Corrected Hill Function in Stochastic Gene Regulatory Networks

TL;DR

This paper derives a stochastic version of the Hill function for gene regulatory networks, accounting for enzymatic reaction fluctuations, and shows how these fluctuations influence the variability of mRNA and protein levels.

Contribution

It introduces a stochastic Hill function derived from the master equation, including corrections for fluctuations, advancing the modeling of stochastic gene regulation.

Findings

Fluctuations in enzymatic reaction rates significantly affect gene expression variability.

The stochastic Hill function provides more accurate reaction rate descriptions under stochastic conditions.

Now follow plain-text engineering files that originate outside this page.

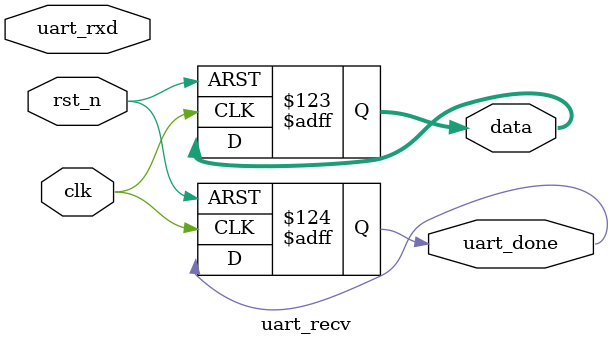
<source format=v>


module uart_recv(
	
	input clk,					//时钟
	input rst_n,				//复位
	
	input uart_rxd,			//串口接收
	output reg [7:0]data,	//接收的一帧数据 8bit
	output reg uart_done		//接收一阵数据完成标志
	
	);

	
reg  uart_rxd1;	
wire  start_flag;

reg  [3:0]recv_cnt;			//接收计数
reg  [15:0]clk_cnt;			//波特率计数器

	
//波特率计数值计算	
parameter  CLK_FREQ =  50000000;
parameter  UART_BPS =  9600;
localparam BPS_CNT  = CLK_FREQ/UART_BPS;

reg current_state;			//当前状态
reg next_state;				//下个状态

parameter IDLE 	  = 0; 
parameter RECV 	  = 1; 	
parameter RECV_DONE = 2;

//***********************************************************************
// 三段式状态机
// 第一段描述当前状态
// 第二段描述下一个状态
// 第三段描述输出
//***********************************************************************

//第一段 当前状态
always @(posedge clk or negedge rst_n) begin
	if (!rst_n)
		current_state <= IDLE;
	else 
		current_state <= next_state;
end

//BPS_CNT计数
always @(posedge clk or negedge rst_n) begin
	if (!rst_n) begin
		clk_cnt  <= 16'd0;
	end
	else begin
		if (current_state == RECV) begin
			if (clk_cnt < BPS_CNT) begin
				clk_cnt <= clk_cnt + 1'b1;
			end
			else begin
				clk_cnt <= clk_cnt;
			end
		end
		else begin
			clk_cnt <= 16'd0;
		end		
	end
	
end


//recv_cnt接收数据个数计数
always @(posedge clk or negedge rst_n) begin
	if (!rst_n) begin
		recv_cnt <= 4'd0;
	end
	else begin
		if (current_state == RECV) begin
			if (clk_cnt == BPS_CNT) begin
				recv_cnt <= recv_cnt + 1'b1;
			end
			else begin
				recv_cnt <= recv_cnt;
			end
		end
		else begin
			recv_cnt <= 4'd0;
		end
	end
end

//第二段 下一个状态
always @(posedge clk or negedge rst_n) begin
	if (!rst_n)
		next_state <= IDLE;
	else begin
		case (current_state)
			IDLE: begin
				//检测到RXD的起始位(下降沿)则进入接收状态
				if (start_flag) begin
					next_state <= RECV;
				end
				else begin
					next_state <= IDLE;
				end
			end
			RECV: begin
				if (recv_cnt == 4'd9) begin
					next_state <= RECV_DONE;
				end
				else begin
					next_state <= RECV;
				end
			end
			RECV_DONE: begin
				if (uart_done) begin
					next_state <= IDLE;
				end
				else begin
					next_state <= RECV_DONE;
				end
			end
			default:;
		endcase
	end
end


//检测rxd的下降沿
assign start_flag =(current_state == IDLE)?(~uart_rxd & uart_rxd1):0;

always @(posedge clk or negedge rst_n) begin
	if (!rst_n) begin
		uart_rxd1 <= 1'b0;
	end
	else begin
		uart_rxd1 <= uart_rxd;
	end
end

reg [7:0]data_rev;

//第三段数据输出
always @(posedge clk or negedge rst_n) begin
	if (!rst_n) begin
		data_rev  <= 8'd0;
		data      <= 8'd0;
		uart_done <= 1'b0;
	end
	else begin
		case (current_state)
			IDLE: begin
				// do no thing
			end
			RECV: begin
				if (clk_cnt == BPS_CNT/2) begin
					case (recv_cnt)
					4'd1: data_rev[0] <= uart_rxd;
					4'd2: data_rev[1] <= uart_rxd;
					4'd3: data_rev[2] <= uart_rxd;
					4'd4: data_rev[3] <= uart_rxd;
					4'd5: data_rev[4] <= uart_rxd;
					4'd6: data_rev[5] <= uart_rxd;
					4'd7: data_rev[6] <= uart_rxd;
					4'd8: data_rev[7] <= uart_rxd;								
				 endcase
				end
			end
			RECV_DONE: begin
					data <= data_rev;
					uart_done <= 1'b1;
			end
			default:;
		endcase
	end
	
end
	
endmodule



</source>
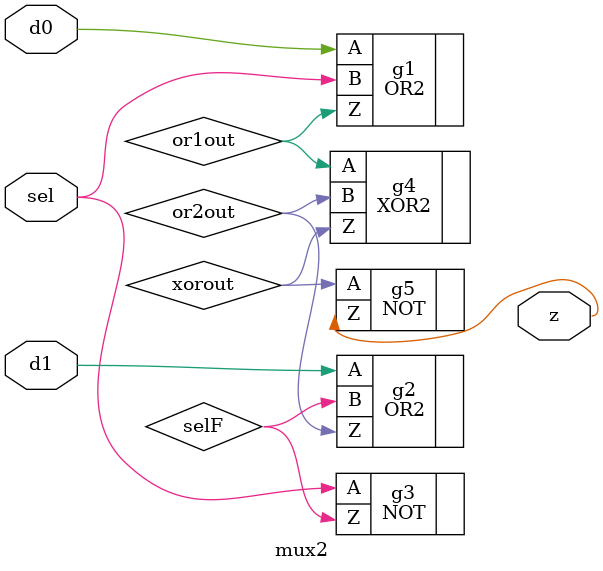
<source format=sv>
module mux2 (
    input logic d0,          // Data input 0
    input logic d1,          // Data input 1
    input logic sel,         // Select input
    output logic z           // Output
);

logic or1out, or2out, selF;
NOT #(.Tpdlh(10), .Tpdhl(8)) g3(.A(sel),.Z(selF));
OR2 #(.Tpdlh(5), .Tpdhl(4)) g1(.A(d0),.B(sel),.Z(or1out));
OR2 #(.Tpdlh(5), .Tpdhl(4)) g2(.A(d1),.B(selF),.Z(or2out));
logic xorout;
XOR2 #(.Tpdlh(8), .Tpdhl(8)) g4(.A(or1out),.B(or2out),.Z(xorout));
NOT #(.Tpdlh(10), .Tpdhl(8)) g5(.A(xorout),.Z(z));

endmodule

</source>
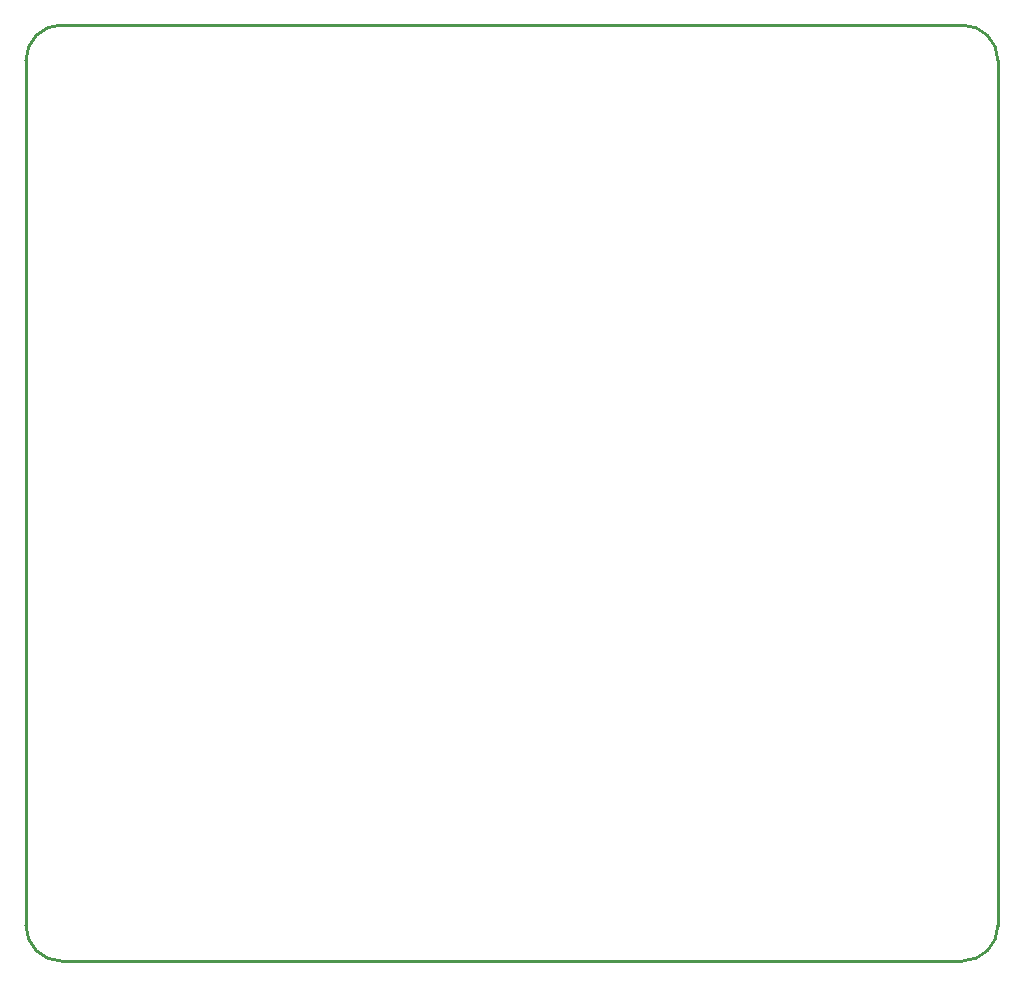
<source format=gko>
G04 Layer: BoardOutlineLayer*
G04 EasyEDA Pro v2.2.34.8, 2025-02-03 13:19:09*
G04 Gerber Generator version 0.3*
G04 Scale: 100 percent, Rotated: No, Reflected: No*
G04 Dimensions in millimeters*
G04 Leading zeros omitted, absolute positions, 4 integers and 5 decimals*
%FSLAX45Y45*%
%MOMM*%
%ADD10C,0.254*%
G75*


G04 Rect Start*
G54D10*
G01X2946400Y2522500D02*
G01X2946400Y9847300D01*
G02X3246400Y10147300I300000J0D01*
G01X10876000Y10147300D01*
G02X11176000Y9847300I0J-300000D01*
G01X11176000Y2522500D01*
G02X10876000Y2222500I-300000J0D01*
G01X3246400Y2222500D01*
G02X2946400Y2522500I0J300000D01*
G04 Rect End*

M02*


</source>
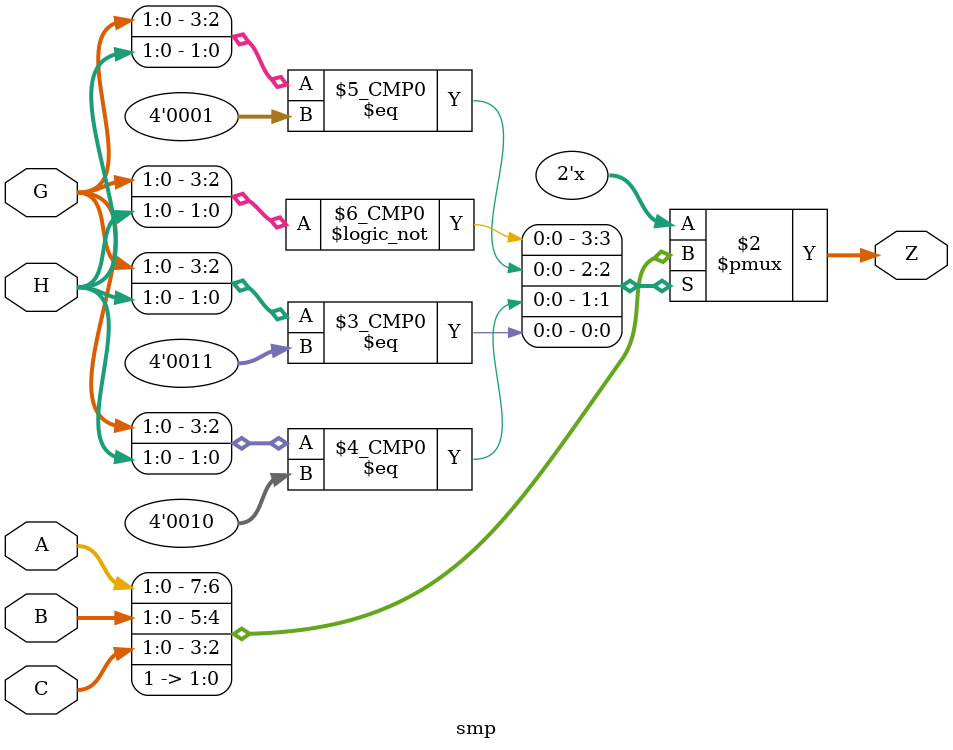
<source format=v>
module smp(A,B,C,G,H,Z);
input  [1:0]A, B, C,G,H;
output  [1:0]Z;
reg  [1:0]Z;
 always@( A or B or C or G or H )
   case ({G,H})
    2'b00 : Z <= A;
    2'b01 : Z <= B;
    2'b10 : Z <= C;
    2'b11 : Z <= -1;
   endcase
endmodule


</source>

Variability in propensity rates reduces intrinsic fluctuations in mRNA and protein concentrations.

Abstract

Describing reaction rates in stochastic bio-circuits is commonly done by directly introducing the deterministically deduced Hill function into the master equation. However, when fluctuations in enzymatic reaction rates are not neglectable, the Hill function must be derived, considering all the involved stochastic reactions. In this work, we derived the stochastic version of the Hill function from the master equation of the complete set of reactions that, in the macroscopic limit, lead to the Hill function reaction rate. We performed a series expansion around the average values of the concentrations, which allowed us to find corrections for the deterministic Hill function. This process allowed us to quantify the fluctuations of enzymatic reactions. We found that the underlying variability in propensity rates of gene regulatory networks has an important non-linear effect that reduces the intrinsic fluctuations of the mRNA and protein concentrations.